Cyril’s Trial Ends With Guilty Verdict on 45 Charges

A jury in East Hampton Town Justice Court on Friday found the corporation run by Cyril Fitzsimons, the namesake for Cyril’s Fish House, guilty of 45 misdemeanors related to the illegal expansion of the popular roadside Napeague bar and restaurant.
Each charge is punishable by a fine of up to $1,000.
The charges, which were brought in March of 2014 by the town’s code enforcement bureau, involved the brick patio, roadside bar, and front awning, as well as several other structures on the property. Before the four-day trial began Tuesday, the town’s attorney’s office agreed to a stipulation with the owners of the land itself, Michael Dioguardi, Debra Laikind Dioguardi, and Robert Dioguardi, co-defendants with Mr. Fitzsimons, in which they agreed to dismantle the violating structures. According to the town’s lead attorney, Michael Sendlenski, the ownership group will start demolition within the next couple of days.
The Dioguardis could have been sentenced by Justice Steven Tekulsky, who presided over the trial, to up to six months each in jail if they had been convicted. Mr. Fitzsimons was not facing jail time, since it was a corporate entity of his that was being charged.
“There is going to be an appeal,” said John T. Powers Jr., Mr. Fitzsimons’s attorney. He said that Mr. Fitzsimons was offered a deal before the trial similar to the one brokered by Christopher Kelley, the legal representative for the landowners. That deal included payment of a $60,000 fine, as well as an agreement to adjourn the case against the Dioguardis, contemplating dismissal after six months.
Mr. Powers said the stipulation offered was “unconscionable.” As an example, he cited one clause in the proposed stipulation under which Clan-Fitz would be fined $100 per person for every person over a total of 150 people, the establishment’s legal occupancy, at any time. In addition, he said, the corporation would be fined $100 each time an individual was found outside of a new, 900-square-foot outdoor serving area. He gave as an example, a patron arriving by car, getting out of a vehicle holding a bottle of water. Under the stipulation, he said, that bottle of water could be classified as a beverage, incurring a $100 fine.

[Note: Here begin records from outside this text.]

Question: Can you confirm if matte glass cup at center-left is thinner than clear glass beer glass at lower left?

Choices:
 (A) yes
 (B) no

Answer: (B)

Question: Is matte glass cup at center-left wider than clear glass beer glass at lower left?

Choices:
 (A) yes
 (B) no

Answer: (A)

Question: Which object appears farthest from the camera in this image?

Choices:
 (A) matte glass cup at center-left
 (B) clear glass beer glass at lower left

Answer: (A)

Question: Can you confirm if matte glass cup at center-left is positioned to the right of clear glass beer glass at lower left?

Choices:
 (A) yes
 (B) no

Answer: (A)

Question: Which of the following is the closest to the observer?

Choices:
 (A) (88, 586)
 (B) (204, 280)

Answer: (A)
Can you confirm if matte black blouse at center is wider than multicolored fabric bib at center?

The stipulations “together with the 45 convictions by the jurors, validated the town’s commitment to enforcing our public safety and zoning laws. We are serious about code enforcement,” East Hampton Town Supervisor Larry Cantwell said after the trial.
Mr. Fitzsimons, as member of a corporation Clan-Fitz, which was founded in 1990, cannot be sentenced to jail as a result of the criminal convictions, but he could be in jeopardy of losing his liquor license, according to William Crowley, director of public and legislative affairs for the New York State Liquor Authority. Mr. Crowley said last month that even one misdemeanor conviction of operating without a certificate of occupancy could trigger a reconsideration of the temporary license issued to Clan-Fitz earlier this year. Clan-Fitz was found guilty of 12 counts of lacking an appropriate occupance certificate, covering 12 structures on the property.

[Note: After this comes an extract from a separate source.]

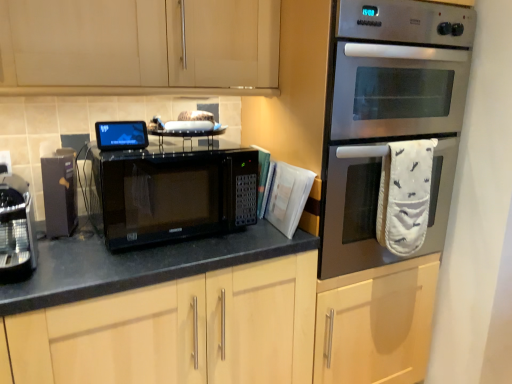
In order to click on free space in front of black matte microwave at center in this screenshot , I will do 132,263.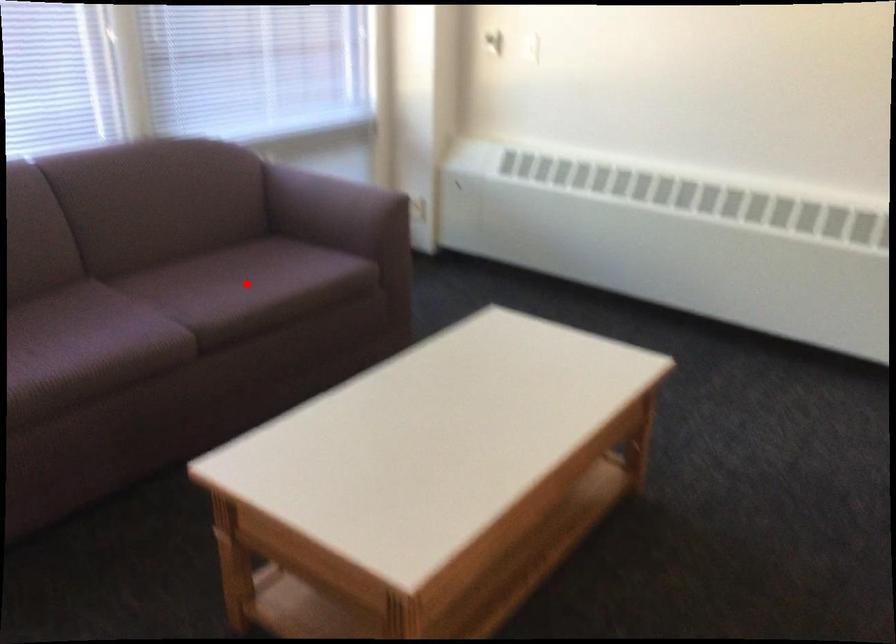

The authority permanently revoked the establishment’s license in 2014, but that action is on appeal and has been stayed.
A key moment during the jurors’ deliberations came when they received a read-back of testimony from Scott Rodriguez, the code enforcement officer who visited the site on March 17, 2014, and upon whose observations most of the charges were based. “The attorney for the defense had said there was no hard file,” the jury’s forewoman said. However, when the testimony was read back, it was revealed that Mr. Rodriguez had compared the computer printout from the Building Department to what was in the file itself.
The jury, which included three women and three men, found Clan-Fitz not guilty of two charges, those of failing to get approval from the town’s architectural review board before putting up two stockade fences on the half-acre property.
Mr. Powers had tried to argue during his final summation that the records of the town are murky and can easily be lost in a bureaucracy. It was an argument that the jurors bought, but only to an extent. “Our main issue was accuracy,” said Mary-Anne Mango. The jurors were open to the argument that something could have fallen through the cracks. “But, 47 times?” she asked.
Joseph Prokop, special counsel to the town who has been handling the case for the past four years, was clearly happy as he left the courthouse, but would not comment on the record.